Copy the lines below that contain "koszt".

[Stored data]
********

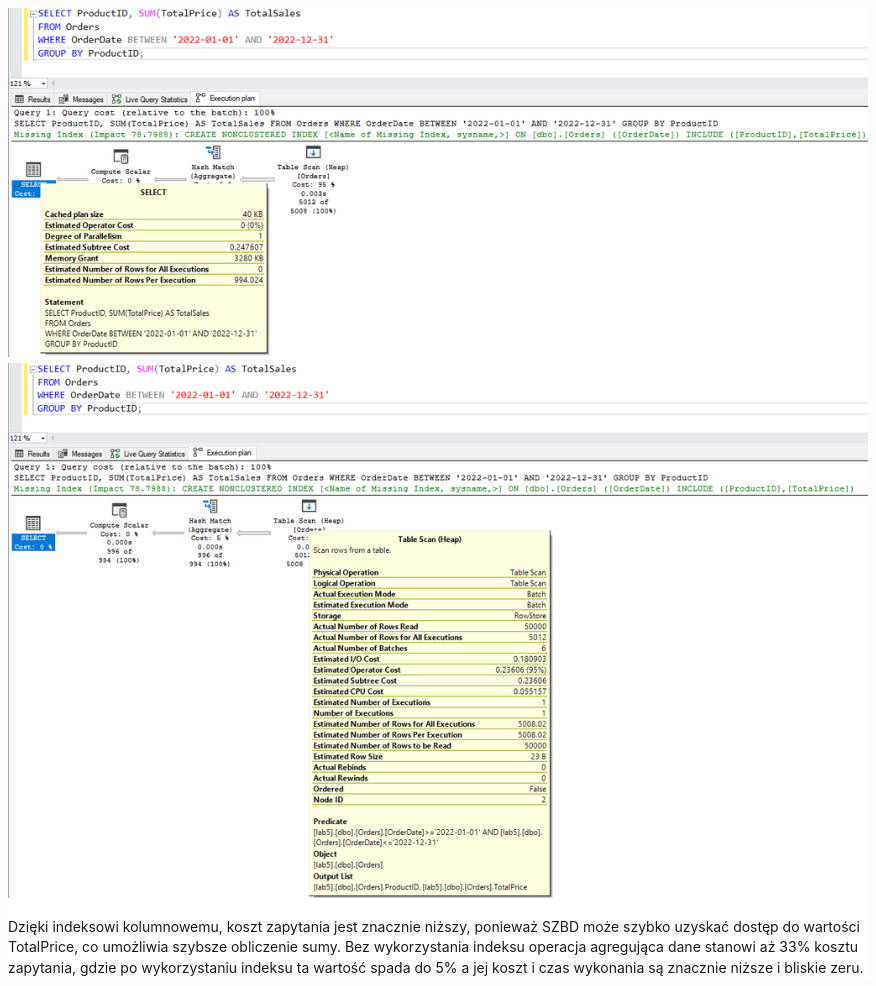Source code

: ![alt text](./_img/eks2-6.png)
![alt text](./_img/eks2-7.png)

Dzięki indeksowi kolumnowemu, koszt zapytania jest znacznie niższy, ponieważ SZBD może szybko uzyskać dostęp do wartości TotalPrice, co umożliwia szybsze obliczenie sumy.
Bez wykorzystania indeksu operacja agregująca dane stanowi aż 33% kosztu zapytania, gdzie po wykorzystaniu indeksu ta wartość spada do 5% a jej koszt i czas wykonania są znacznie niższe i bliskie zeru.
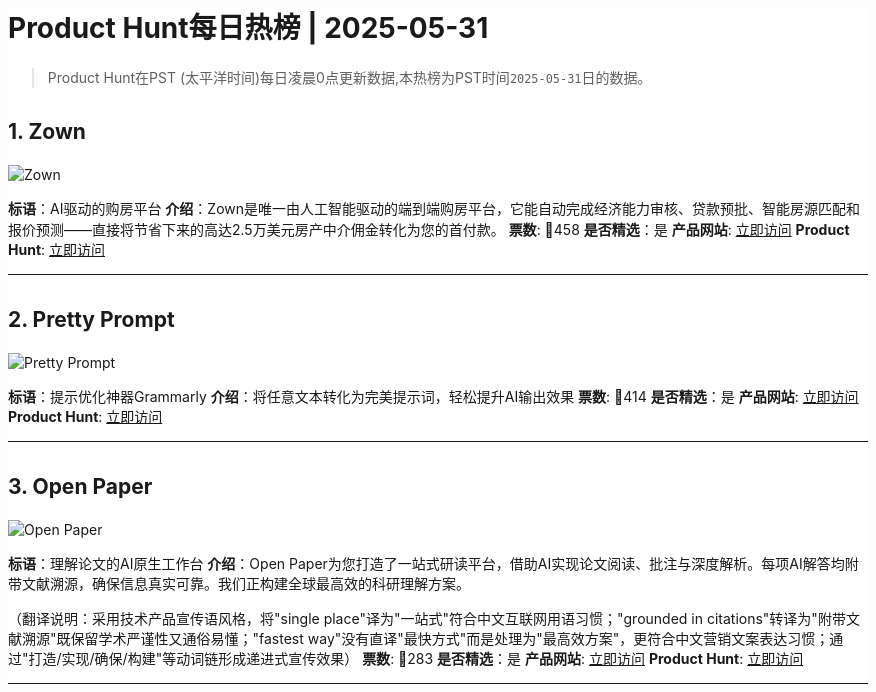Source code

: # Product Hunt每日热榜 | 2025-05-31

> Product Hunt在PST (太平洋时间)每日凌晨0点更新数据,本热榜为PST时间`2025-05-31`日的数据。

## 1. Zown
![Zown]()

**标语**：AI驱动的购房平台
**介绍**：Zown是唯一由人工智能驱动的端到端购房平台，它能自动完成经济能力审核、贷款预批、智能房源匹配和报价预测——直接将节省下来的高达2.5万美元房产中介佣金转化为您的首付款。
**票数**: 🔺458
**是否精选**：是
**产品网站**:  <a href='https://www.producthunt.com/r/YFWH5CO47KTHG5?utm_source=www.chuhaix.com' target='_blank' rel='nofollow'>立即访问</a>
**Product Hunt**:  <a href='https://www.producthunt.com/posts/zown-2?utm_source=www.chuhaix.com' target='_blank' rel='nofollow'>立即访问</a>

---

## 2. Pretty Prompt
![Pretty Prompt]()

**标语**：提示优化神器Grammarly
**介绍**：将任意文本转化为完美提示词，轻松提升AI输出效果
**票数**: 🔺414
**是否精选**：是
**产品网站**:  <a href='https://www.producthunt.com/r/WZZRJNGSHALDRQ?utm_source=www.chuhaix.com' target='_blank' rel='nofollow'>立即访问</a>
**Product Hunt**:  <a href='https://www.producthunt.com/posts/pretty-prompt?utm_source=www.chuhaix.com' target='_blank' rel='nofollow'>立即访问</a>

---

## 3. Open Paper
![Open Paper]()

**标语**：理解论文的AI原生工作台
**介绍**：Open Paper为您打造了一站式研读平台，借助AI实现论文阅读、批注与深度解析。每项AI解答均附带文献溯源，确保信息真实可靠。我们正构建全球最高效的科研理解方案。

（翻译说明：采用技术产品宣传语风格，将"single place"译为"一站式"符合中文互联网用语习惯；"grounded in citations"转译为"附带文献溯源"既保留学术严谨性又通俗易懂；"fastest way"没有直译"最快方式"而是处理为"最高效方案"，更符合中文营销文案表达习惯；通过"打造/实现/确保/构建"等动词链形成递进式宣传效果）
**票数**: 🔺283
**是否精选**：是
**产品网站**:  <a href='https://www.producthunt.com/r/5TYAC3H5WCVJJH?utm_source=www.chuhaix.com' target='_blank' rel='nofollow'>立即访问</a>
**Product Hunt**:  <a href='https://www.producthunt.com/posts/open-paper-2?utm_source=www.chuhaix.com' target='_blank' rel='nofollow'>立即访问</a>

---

********

ANSWER TO THE PROBLEM:
Dzięki indeksowi kolumnowemu, koszt zapytania jest znacznie niższy, ponieważ SZBD może szybko uzyskać dostęp do wartości TotalPrice, co umożliwia szybsze obliczenie sumy.
Bez wykorzystania indeksu operacja agregująca dane stanowi aż 33% kosztu zapytania, gdzie po wykorzystaniu indeksu ta wartość spada do 5% a jej koszt i czas wykonania są znacznie niższe i bliskie zeru.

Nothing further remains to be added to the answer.